▶ Arbeitsauftrag a: Nenne alle vierstelligen Jahreszahlen aus dem ausgewählten Text in der Reihenfolge, in der sie vorkommen.

▶ Ausgewählter Text:
Bild: Zwölf Kameras fotografierten Nacheinander das Pferd im Galopp
Gibt es einen Punkt, an dem sich ein galoppierendes Pferd vollkommen vom
Boden löst, quasi zu schweben beginnt? Oder berührt doch zu jeder Zeit
mindestens ein Huf noch den Boden? Im Amerika des ausgehenden 19.
Jahrhunderts bewegte diese sehr spezielle Frage eine ausgesuchte Elite.
Einmal in Debattierclubs, in denen der Reitsport beliebt war und
Superreiche in die Zucht investierten. Auf dem europäischen Kontinent
wiederum sahen sich berühmte Pferdemaler herausgefordert und lieferten sich
hitzige Wortgefechte mit Wissenschaftlern.
Dem Fotografen Eadweard Muybridge kam die Aufgabe zu, einen handfesten
sichtbaren Beweis zu liefern. Damit machte er die Fotografie zu einem
wissenschaftlichen Instrument.
Die Comicbiografie „Für den Bruchteil einer Sekunde“ von Guy Delisle
handelt vom „bewegten Leben“ – so der Untertitel – dieses Eadweard
Muybridge (1830–1904). Das ist nicht zu viel versprochen, denn der
Werdegang des heute fast nur in Fachkreisen bekannten Pioniers war durchaus
turbulent, enthielt Abenteuer- und Wildwestelemente.
Der Engländer wanderte 1855 in die Vereinigten Staaten aus, arbeitete
zunächst als Buchhändler in New York und San Francisco. Eines Tages
verunglückte er während einer Postkutschenfahrt schwer und erholte sich
davon danach in England. Nach dem Sezessionskrieg kehrte er zurück nach
Kalifornien, um sich der neuen Kunstform der Daguerrotypie (dem Vorläufer
der Fotografie) zuzuwenden.

▶ Bereitgestellte Daten:
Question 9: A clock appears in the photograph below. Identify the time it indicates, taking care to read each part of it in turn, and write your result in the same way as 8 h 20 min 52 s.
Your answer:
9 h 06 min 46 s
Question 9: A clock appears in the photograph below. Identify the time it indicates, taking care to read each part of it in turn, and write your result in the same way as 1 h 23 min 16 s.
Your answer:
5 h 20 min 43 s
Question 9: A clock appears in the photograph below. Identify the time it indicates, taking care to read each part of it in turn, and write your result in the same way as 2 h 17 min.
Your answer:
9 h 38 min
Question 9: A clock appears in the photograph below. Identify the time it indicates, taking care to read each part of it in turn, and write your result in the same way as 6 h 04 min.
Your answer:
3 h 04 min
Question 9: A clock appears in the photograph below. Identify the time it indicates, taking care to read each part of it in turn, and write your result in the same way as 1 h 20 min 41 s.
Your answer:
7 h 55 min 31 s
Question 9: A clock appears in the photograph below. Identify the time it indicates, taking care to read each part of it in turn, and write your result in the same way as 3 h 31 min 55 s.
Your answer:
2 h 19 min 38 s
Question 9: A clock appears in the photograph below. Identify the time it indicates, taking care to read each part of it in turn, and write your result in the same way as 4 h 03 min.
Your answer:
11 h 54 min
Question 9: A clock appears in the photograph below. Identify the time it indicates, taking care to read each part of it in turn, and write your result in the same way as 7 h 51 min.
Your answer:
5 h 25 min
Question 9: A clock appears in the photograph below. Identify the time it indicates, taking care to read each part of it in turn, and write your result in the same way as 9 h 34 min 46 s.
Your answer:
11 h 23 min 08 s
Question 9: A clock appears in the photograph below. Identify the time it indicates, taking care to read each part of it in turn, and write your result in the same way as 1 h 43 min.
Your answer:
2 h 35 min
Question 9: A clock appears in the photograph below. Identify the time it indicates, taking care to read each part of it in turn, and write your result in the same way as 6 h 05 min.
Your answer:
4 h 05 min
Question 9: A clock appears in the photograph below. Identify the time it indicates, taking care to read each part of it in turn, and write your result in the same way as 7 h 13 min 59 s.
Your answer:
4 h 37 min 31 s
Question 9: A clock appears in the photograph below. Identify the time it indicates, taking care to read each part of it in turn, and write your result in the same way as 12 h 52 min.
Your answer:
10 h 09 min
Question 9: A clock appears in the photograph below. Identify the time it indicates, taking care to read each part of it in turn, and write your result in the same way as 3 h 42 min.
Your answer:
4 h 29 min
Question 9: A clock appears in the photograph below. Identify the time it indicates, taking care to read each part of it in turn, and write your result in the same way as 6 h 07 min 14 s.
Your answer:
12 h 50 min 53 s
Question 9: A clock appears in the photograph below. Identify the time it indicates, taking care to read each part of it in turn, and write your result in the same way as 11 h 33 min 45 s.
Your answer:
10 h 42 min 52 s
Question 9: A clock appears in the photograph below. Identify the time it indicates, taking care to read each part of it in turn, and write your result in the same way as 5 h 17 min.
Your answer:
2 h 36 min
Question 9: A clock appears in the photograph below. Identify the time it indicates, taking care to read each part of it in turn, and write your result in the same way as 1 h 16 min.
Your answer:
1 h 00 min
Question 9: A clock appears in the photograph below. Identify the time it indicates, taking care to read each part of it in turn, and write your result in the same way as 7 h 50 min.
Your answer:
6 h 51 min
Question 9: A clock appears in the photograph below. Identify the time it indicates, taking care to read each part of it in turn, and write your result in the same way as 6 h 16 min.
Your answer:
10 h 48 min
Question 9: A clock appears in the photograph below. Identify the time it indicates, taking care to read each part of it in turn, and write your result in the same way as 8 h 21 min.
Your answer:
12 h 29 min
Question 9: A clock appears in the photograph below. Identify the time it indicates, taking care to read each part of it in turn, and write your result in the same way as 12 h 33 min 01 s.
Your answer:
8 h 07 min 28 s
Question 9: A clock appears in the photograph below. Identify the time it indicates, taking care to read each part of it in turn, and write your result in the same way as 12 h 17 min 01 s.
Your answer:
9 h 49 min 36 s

▶ Arbeitsauftrag b: Gib die Zeilen aus den Einträgen genau wieder. Beginne mit der Zeile, die „1 h 43 min.“ enthält, und höre mit der Zeile auf, die „4 h 37 min 31 s“ enthält. Beide Zeilen gehören dazu.

▶ Lösung a: 1830, 1904, 1855

▶ Lösung b:
Question 9: A clock appears in the photograph below. Identify the time it indicates, taking care to read each part of it in turn, and write your result in the same way as 1 h 43 min.
Your answer:
2 h 35 min
Question 9: A clock appears in the photograph below. Identify the time it indicates, taking care to read each part of it in turn, and write your result in the same way as 6 h 05 min.
Your answer:
4 h 05 min
Question 9: A clock appears in the photograph below. Identify the time it indicates, taking care to read each part of it in turn, and write your result in the same way as 7 h 13 min 59 s.
Your answer:
4 h 37 min 31 s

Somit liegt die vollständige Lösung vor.